Extracted records:
+-------+

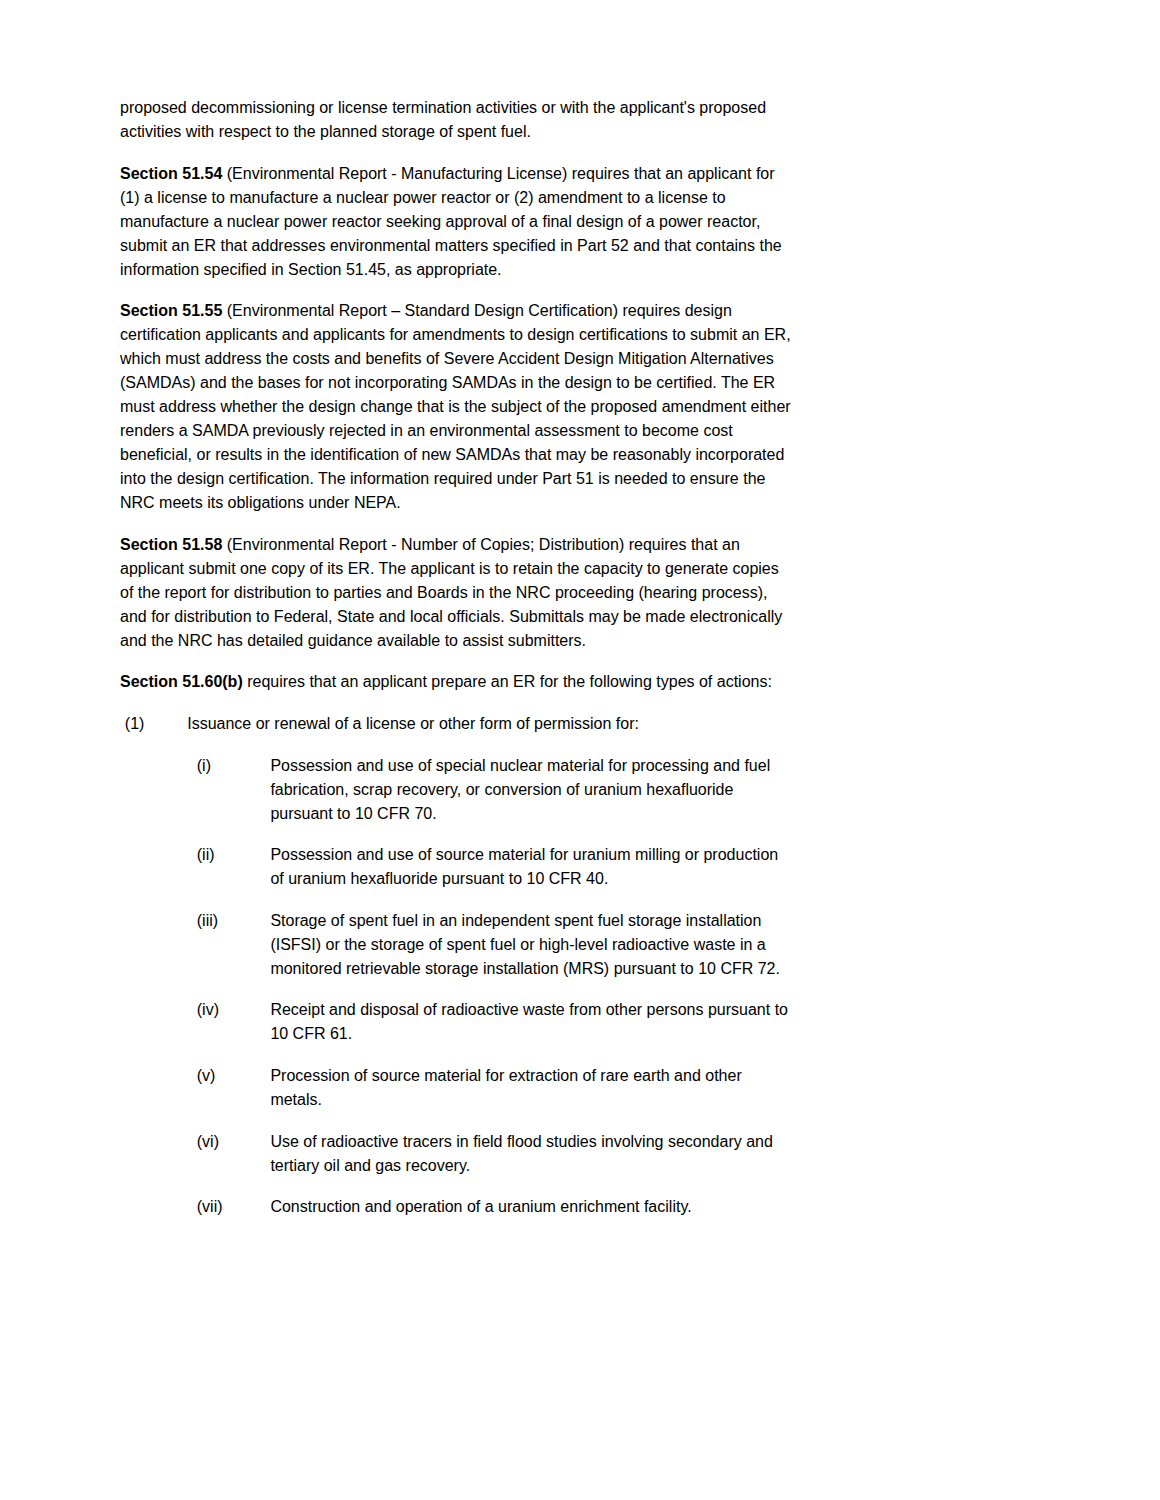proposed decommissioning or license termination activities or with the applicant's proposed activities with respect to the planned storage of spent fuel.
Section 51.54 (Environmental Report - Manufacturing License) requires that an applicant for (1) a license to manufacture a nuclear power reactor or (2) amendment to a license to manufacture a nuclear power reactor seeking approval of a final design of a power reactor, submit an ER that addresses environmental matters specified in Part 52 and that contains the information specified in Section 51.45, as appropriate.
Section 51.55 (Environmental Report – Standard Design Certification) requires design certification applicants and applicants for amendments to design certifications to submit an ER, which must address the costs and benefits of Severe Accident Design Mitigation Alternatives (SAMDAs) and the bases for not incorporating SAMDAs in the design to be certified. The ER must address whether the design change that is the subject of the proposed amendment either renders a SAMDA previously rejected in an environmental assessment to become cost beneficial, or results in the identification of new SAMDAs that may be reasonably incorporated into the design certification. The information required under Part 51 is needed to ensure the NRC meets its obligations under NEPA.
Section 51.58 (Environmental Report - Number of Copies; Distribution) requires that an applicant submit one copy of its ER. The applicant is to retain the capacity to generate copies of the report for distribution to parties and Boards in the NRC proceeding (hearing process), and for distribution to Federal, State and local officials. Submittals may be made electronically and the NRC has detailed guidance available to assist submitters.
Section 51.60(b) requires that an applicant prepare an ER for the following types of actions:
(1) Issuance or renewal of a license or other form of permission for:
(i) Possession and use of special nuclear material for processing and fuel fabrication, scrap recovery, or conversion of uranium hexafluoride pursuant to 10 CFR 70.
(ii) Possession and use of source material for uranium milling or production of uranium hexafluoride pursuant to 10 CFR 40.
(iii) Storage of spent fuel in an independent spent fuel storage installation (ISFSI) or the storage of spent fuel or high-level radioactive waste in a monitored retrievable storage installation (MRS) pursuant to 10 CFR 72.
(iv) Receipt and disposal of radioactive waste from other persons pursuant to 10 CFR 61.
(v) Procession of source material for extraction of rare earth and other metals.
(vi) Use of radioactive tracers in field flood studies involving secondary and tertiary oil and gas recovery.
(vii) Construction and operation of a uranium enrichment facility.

+-------+

Your answer must consist only of the lines from the one with "(v) Procession of" through the final line of the entries, each retyped exactly.

## [OUTPUT FOR THIS TASK]
(v) Procession of source material for extraction of rare earth and other metals.
(vi) Use of radioactive tracers in field flood studies involving secondary and tertiary oil and gas recovery.
(vii) Construction and operation of a uranium enrichment facility.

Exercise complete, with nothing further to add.